Pour M. Mandelson, qui s'exprimait devant la commission du commerce international du Parlement européen, il est possible "de rapprocher (l'offre européenne) des demandes faites par le G20 (des grands pays émergents) tout en restant dans le cadre du mandat confié par le conseil" des ministres européens. Mais "nous ne déposerons une nouvelle offre que si, en même temps, les autres font des avancées satisfaisantes sur les soutiens internes en agriculture et les tarifs industriels", a insisté le commissaire.
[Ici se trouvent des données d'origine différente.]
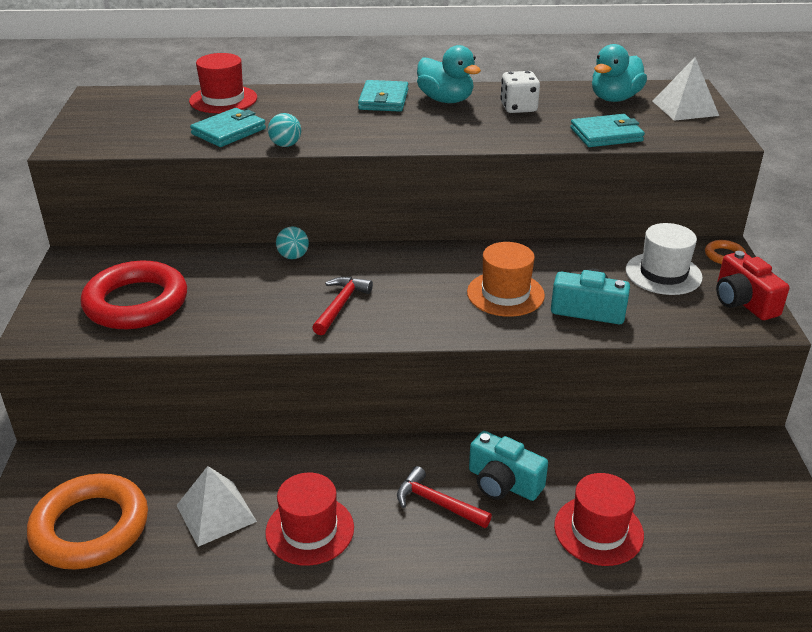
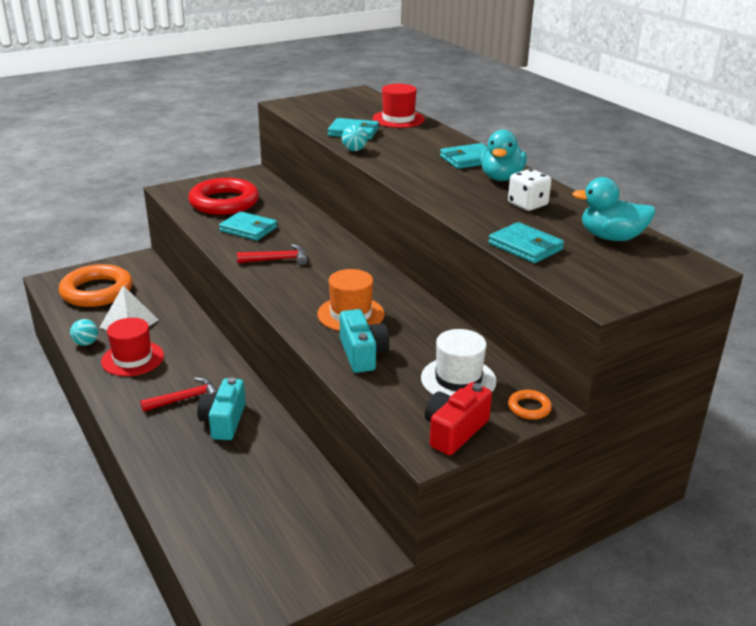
camera: 60 degrees right, 5 degrees down
turquoise ball [276,226,309,259] -> turquoise ball moved to [70,319,98,346]
red hammer [397,466,492,528] -> red hammer turned 60 degrees clockwise [140,377,218,412]
red hat [554,473,644,566] -> none
white pyramid [653,57,719,121] -> none
none -> turquoise wallet [219,211,277,241]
De son côté, le ministre français de l'Agriculture Dominique Bussereau a affirmé lundi que "l'Europe n'(avait) pas à faire de concessions nouvelles en matière agricole" et que la France préfèrerait un échec des négociations commerciales à l'OMC à un résultat qui menacerait la Politique agricole commune (Pac) européenne. M. Mandelson a estimé que "tous les grands acteurs (du cycle) doivent entreprendre un difficile mais nécessaire ajustement de leurs positions pour trouver une voie moyenne apportant des gains suffisants à tous". Si la demande sur les soutiens internes en agriculture concerne essentiellement les Etats-Unis, celle sur les tarifs industriels s'adresse aux pays du G20, notammenent le Brésil, qui sont les principaux demandeurs pour l'ouverture des marchés agricoles.
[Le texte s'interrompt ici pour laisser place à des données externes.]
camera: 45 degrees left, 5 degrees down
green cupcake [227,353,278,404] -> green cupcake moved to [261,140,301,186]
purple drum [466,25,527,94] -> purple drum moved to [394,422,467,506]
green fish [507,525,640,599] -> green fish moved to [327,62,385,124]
Après une nouvelle rencontre la semaine dernière à Paris, en marge des réunions de l'OCDE, les principaux acteurs des négociations pourraient tenter à nouveau, "dans la seconde moitié du mois de juin", de trouver un compromis sur le cadre d'un accord pour l'agriculture et les tarifs industriels, selon une source proche de l'OMC. Les négociations sur la libéralisation du commerce mondial, lancées en 2001 à Doha, sont dans l'impasse et buttent principalement sur la question des subventions agricoles. Les pays émergents, emmenés par le Brésil, réclament l'élimination des subventions agricoles des pays riches, alors qu'Européens et Américains demandent l'ouverture des marchés pour l'industrie et les services.